Stored data entries
______________________________

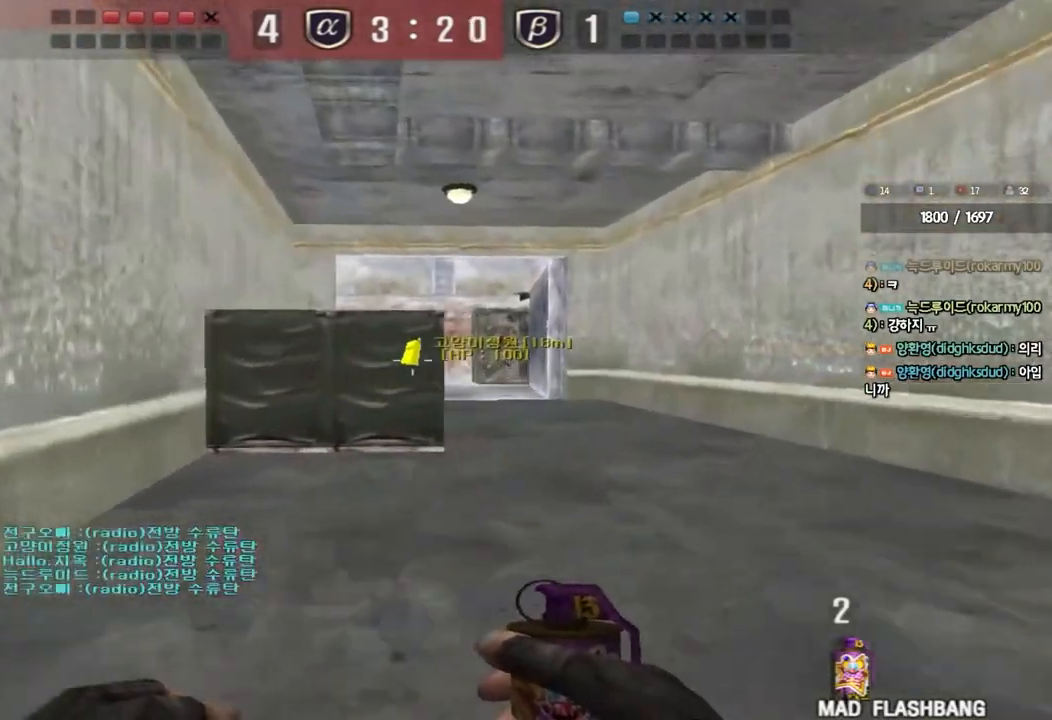
{"keys": ["d", "w"], "events": []}
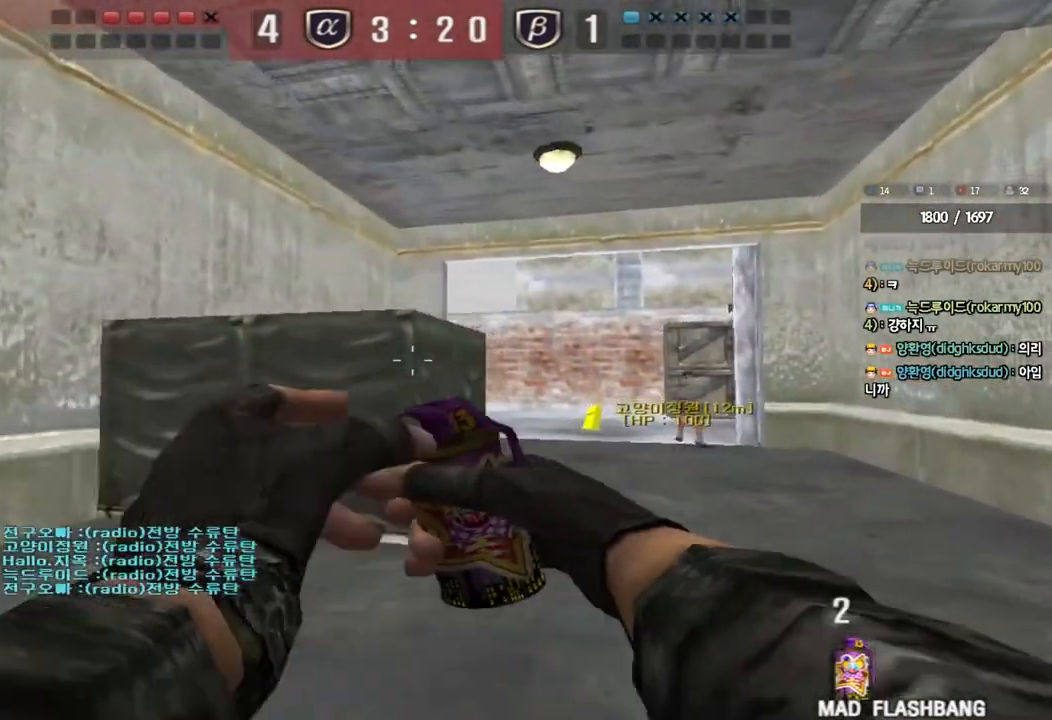
{"keys": ["space"], "events": [[450, "space", "down"], [450, "w", "up"], [467, "d", "up"]]}
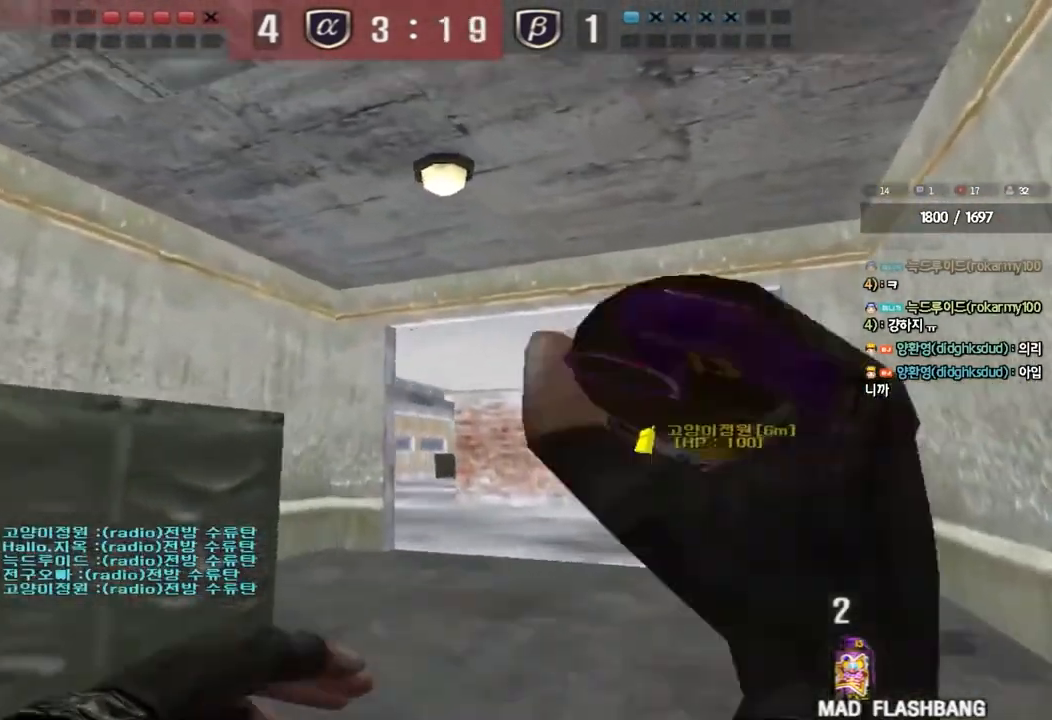
{"keys": ["a", "w"], "events": [[50, "a", "down"], [50, "s", "down"], [67, "space", "up"], [200, "s", "up"], [300, "w", "down"]]}
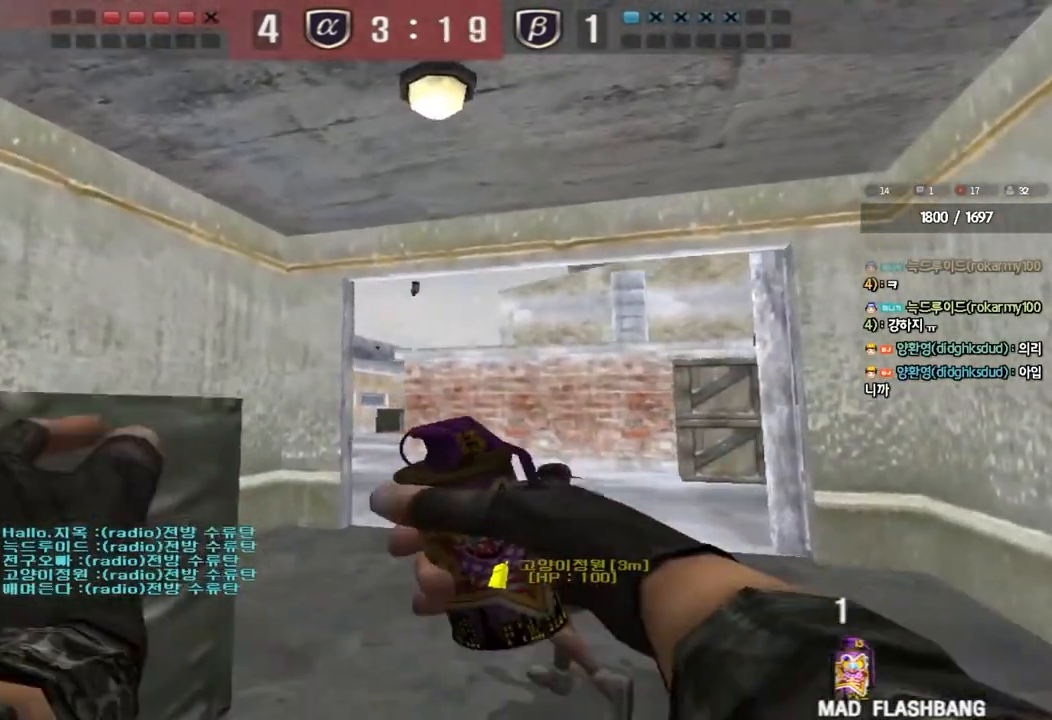
{"keys": ["w"], "events": [[67, "a", "up"], [150, "d", "down"], [300, "d", "up"]]}
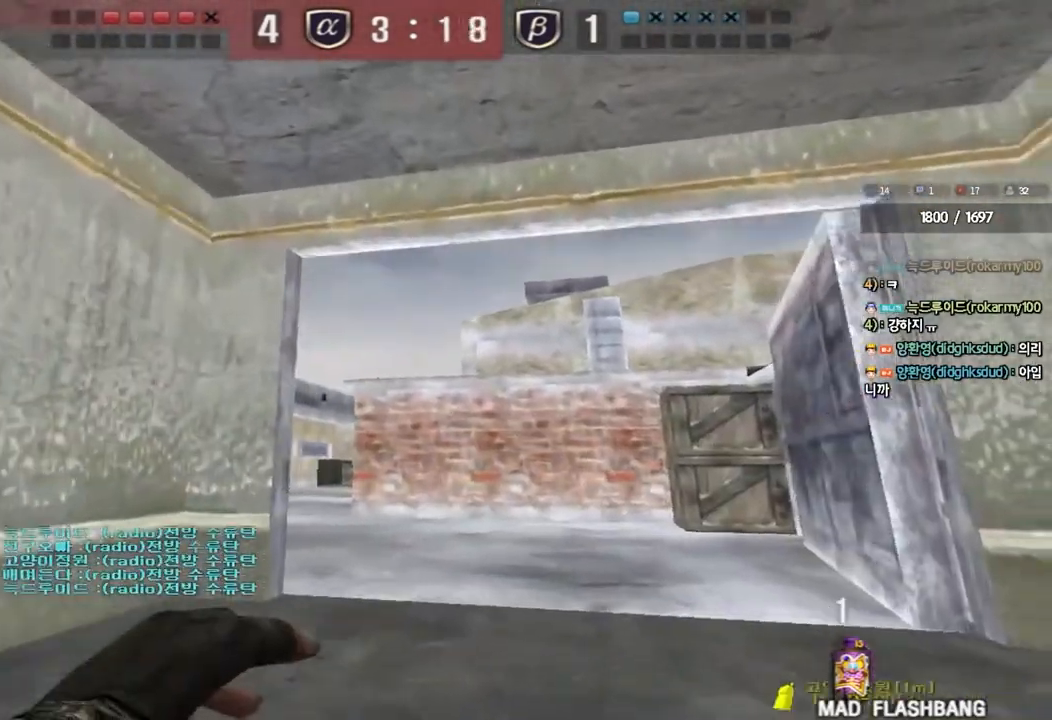
{"keys": ["w"], "events": [[50, "a", "down"], [267, "a", "up"]]}
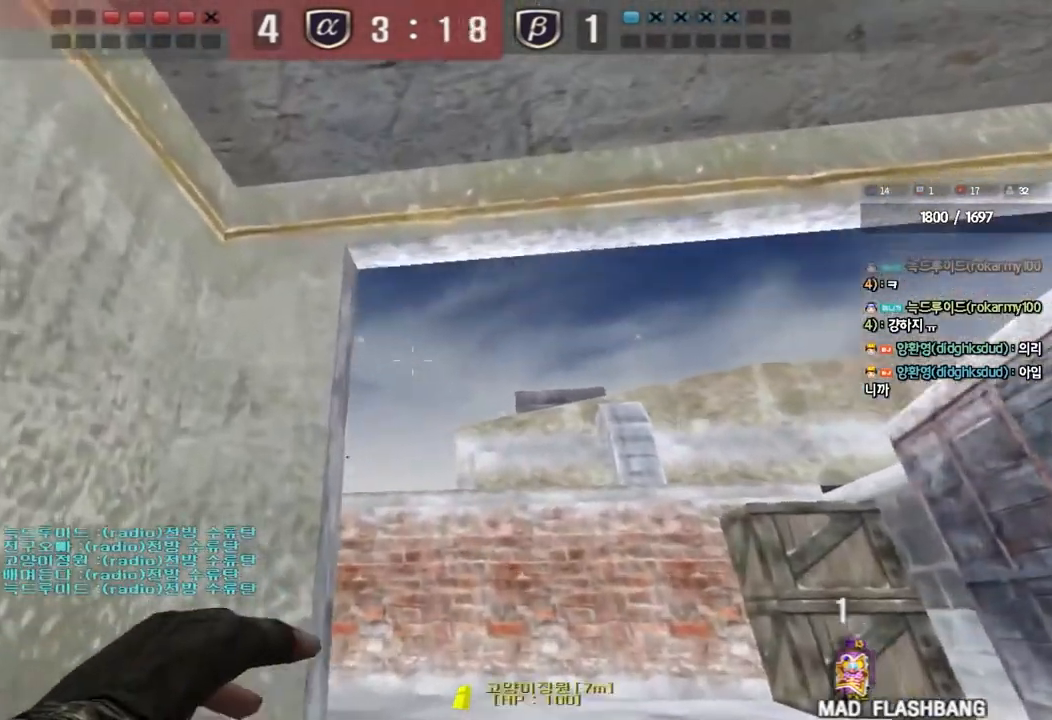
{"keys": ["s"], "events": [[33, "space", "down"], [67, "w", "up"], [133, "space", "up"], [167, "s", "down"]]}
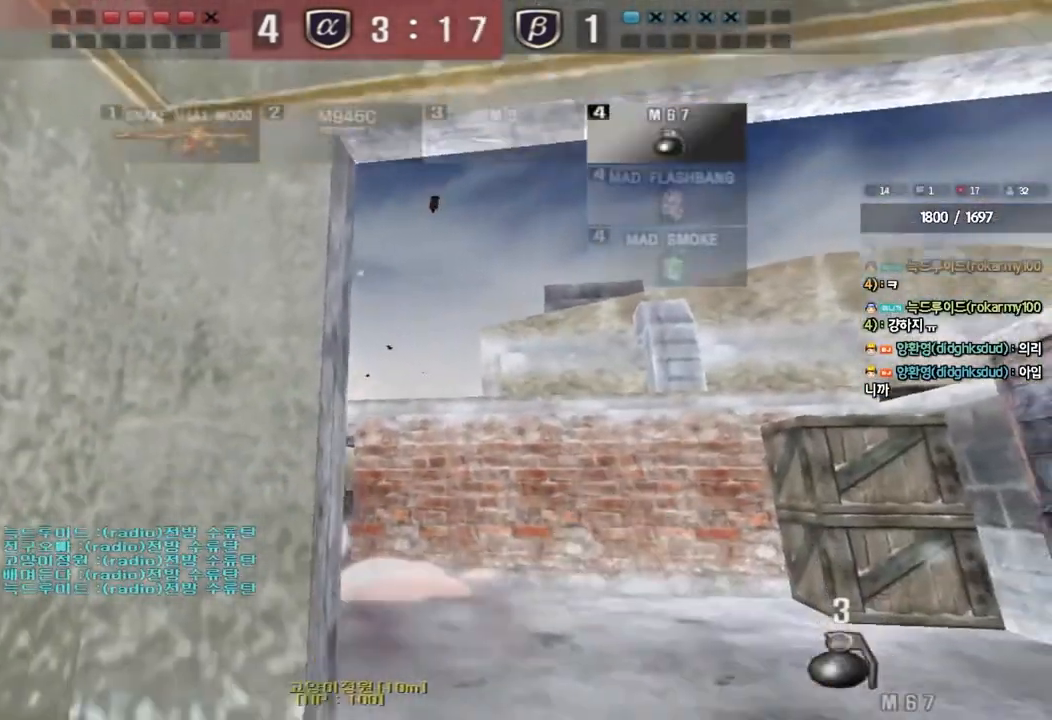
{"keys": ["a"], "events": [[183, "s", "up"], [383, "a", "down"]]}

______________________________

Problem description — Output the records exactly, please. The pictures are not part of the copy.

Result for this task —
{"keys": ["d", "w"], "events": []}
{"keys": ["space"], "events": [[450, "space", "down"], [450, "w", "up"], [467, "d", "up"]]}
{"keys": ["a", "w"], "events": [[50, "a", "down"], [50, "s", "down"], [67, "space", "up"], [200, "s", "up"], [300, "w", "down"]]}
{"keys": ["w"], "events": [[67, "a", "up"], [150, "d", "down"], [300, "d", "up"]]}
{"keys": ["w"], "events": [[50, "a", "down"], [267, "a", "up"]]}
{"keys": ["s"], "events": [[33, "space", "down"], [67, "w", "up"], [133, "space", "up"], [167, "s", "down"]]}
{"keys": ["a"], "events": [[183, "s", "up"], [383, "a", "down"]]}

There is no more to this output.